In the event of these emerging inquiries regarding a new form of feminism and subjectivities, fervent critics of Fan’s foundational work often pointed to her use of the body-as-resistance and sport-as-liberation framework a weakness that needed further theorization. They cited the binary created between body and emancipation as a reproduction of the enlightenment discourse promulgated by the nation-state. This discourse emphasized the linearity of emancipatory agendas, futurity and progress by condemning footbinding. The stake of this ideological narrative was its neglect of the power aspect of sport as state-enforcing scheme and its potential influences on the way scholars positioned the women’s body in history.
In addition, the dominant Marxist temporality model of supersession tended to obscure historical residues—bodies that did not fit revolutionary narratives—that resisted to the aggressive leaps and bounds of progressive discourses. Fan’s historical narrative consequently emphasized women’s bodies as crucial analytical instruments, but critics have pointed out, that these particular bodies followed a temporal mode envisioned by the states. Fan’s problematic framework thus marginalized those confrontational, stubborn bodies that resisted the state’s linear vision of progress. It was in this effort to defy the nation-state’s revolutionary phraseology and the ontological discourse of progress that scholars sought to deconstruct this quotidian self-perception of femininity and empowerment in their experiences with footbinding.
As a result, the next track of feminist scholarships on footbinding in China continued to build on Fan’s conceptual layout in her acclaimed work, and turn their academic inquiries to the exploration of female agencies through the practices of footbinding itself, rather than through an active resistance to and vilification of it. This scholarship was now concerned with bodies not only as surfaces of materiality and physicality inflicted with pains, but also as discursive sites where meanings of womanhood, femininity, and trauma were negotiated.

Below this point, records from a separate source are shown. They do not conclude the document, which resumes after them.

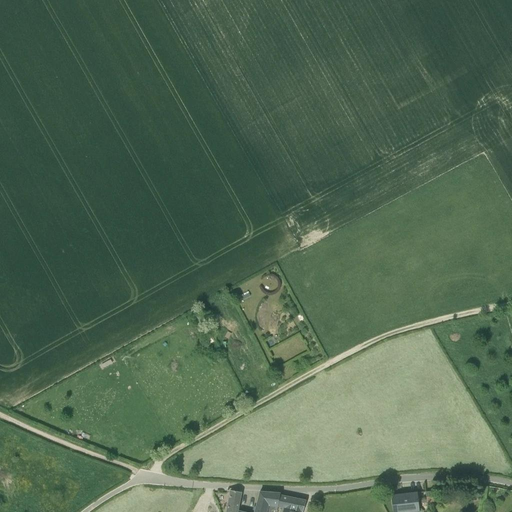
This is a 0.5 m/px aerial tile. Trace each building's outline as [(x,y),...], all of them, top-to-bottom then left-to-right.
[(204,337),(209,344),(214,341),(210,334),(204,337)] [(236,511),(238,505),(241,493),(231,491),(227,511),(236,511)] [(303,511),(306,502),(279,496),(280,494),(259,492),(259,493),(260,493),(257,502),(269,507),(267,511),(271,511),(272,511),(276,511),(277,507),(284,508),(283,511),(301,511),(303,511)] [(393,511),(416,511),(419,511),(416,493),(392,496),(393,511)] [(267,511),(269,507),(257,502),(254,511),(239,511),(238,511),(267,511)]
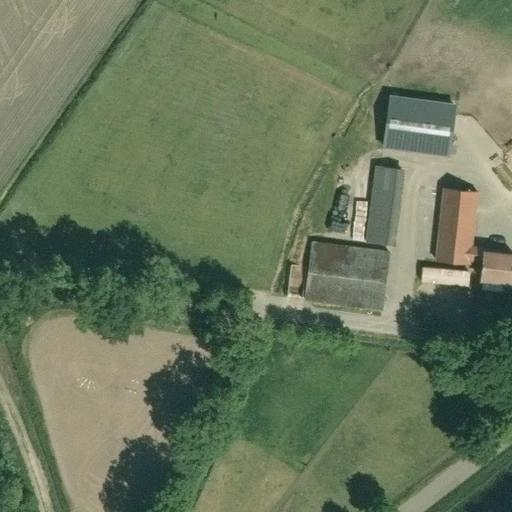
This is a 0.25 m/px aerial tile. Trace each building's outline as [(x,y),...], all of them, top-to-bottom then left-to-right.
[(384,147),(447,156),(454,106),(390,97),(384,147)] [(374,241),(401,245),(412,168),(385,164),(374,241)] [(470,260),(471,247),(477,192),(443,188),(436,260),(469,264),(470,260)] [(312,242),(304,299),(382,310),(389,253),(312,242)] [(502,250),(471,247),(470,260),(482,261),(480,279),(511,282),(511,255),(501,254),(502,250)]
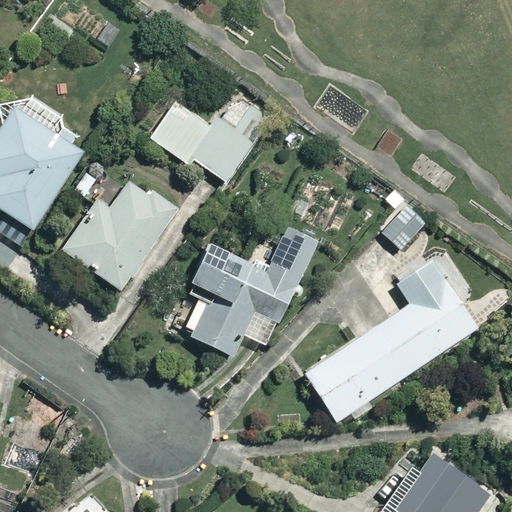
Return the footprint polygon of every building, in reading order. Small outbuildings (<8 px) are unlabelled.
[(0,184),(0,217),(35,239),(91,150),(19,104),(0,133),(0,182),(1,183),(0,184)] [(221,117),(188,160),(230,191),(263,148),(221,117)] [(65,256),(124,296),(181,212),(137,182),(116,213),(101,203),(65,256)] [(406,211),(384,235),(403,253),(425,228),(406,211)] [(198,343),(240,361),(248,340),(273,351),(318,243),(289,231),(271,274),(212,249),(189,303),(211,313),(198,343)] [(307,379),(338,425),(480,330),(434,263),(398,287),(412,308),(307,379)] [(481,511),(491,497),(427,455),(390,511),(481,511)]
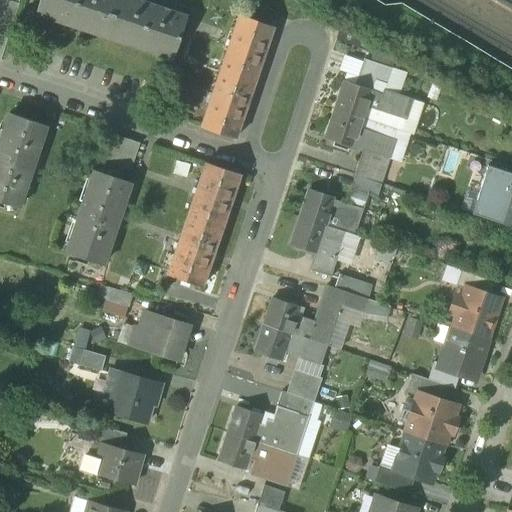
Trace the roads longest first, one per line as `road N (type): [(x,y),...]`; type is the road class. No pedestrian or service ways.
road 1 (residential): [(170,511),(282,170)]
road 2 (residential): [(282,170),(319,58),(320,46),(307,33),(282,46),(246,158)]
road 3 (residential): [(0,77),(246,158)]
road 4 (residential): [(511,379),(463,511)]
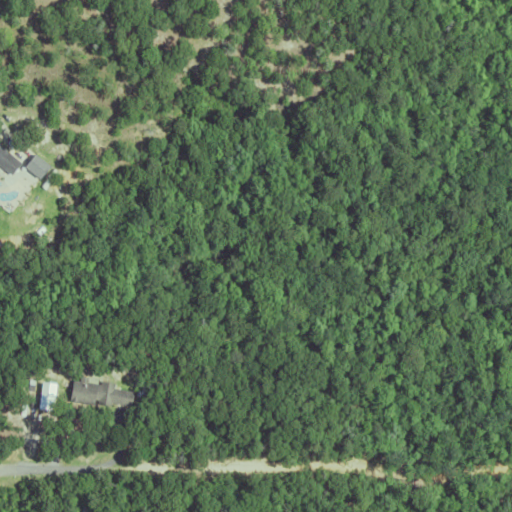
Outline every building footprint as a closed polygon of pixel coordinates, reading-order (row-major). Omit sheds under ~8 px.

Employing this shifting analytical framework, Wang Ping’s work titled Aching For Beauty, Footbinding in China, published three years later, was a major turn in the writing of footbinding and body politics in China. Even though Wang’s work was not a historical monograph per se, through the means of literary criticism, it “explores the link between beauty and violence, mutilation and language, taboo and transgression, the links that characterized footbinding.”2 In exploring the linkages among the attributes that constituted the practice, Wang situated her literary analysis squarely into a dialogue with Fan’s overlooked aspects of female embodiment. This book was comprehensive, well-researched and rich with a wide array of sources about a hundred years of Chinese art and literary traditions that depicted the evolutionary moments of footbinding.
Using these sources, Wang focused on the aesthetics of footbinding as a form of feminine expressions, a demarcation of gender and a defined marker of beauty. As she concluded in this monograph, “as feet are bound and rebound, the body part (nature) is turned into a work of artifice, then transformed back into nature as the only proof of true femininity, true gender and sex. Thus footbinding brings out a series of critical issues of the quest for beauty that always goes hand in hand with violence, the making of culture, of hierarchy, of gender and sex, and finally, the making and remaking of nature.”3 The body for Wang was a work of art, or at least widely understood so, among women. This body must be damaged, mutilated and deformed so that it could gain meaningfulness and legitimacy to the Other. If a man were defined as a man because he possessed a penis, a woman would only be a woman until she acquired small feet.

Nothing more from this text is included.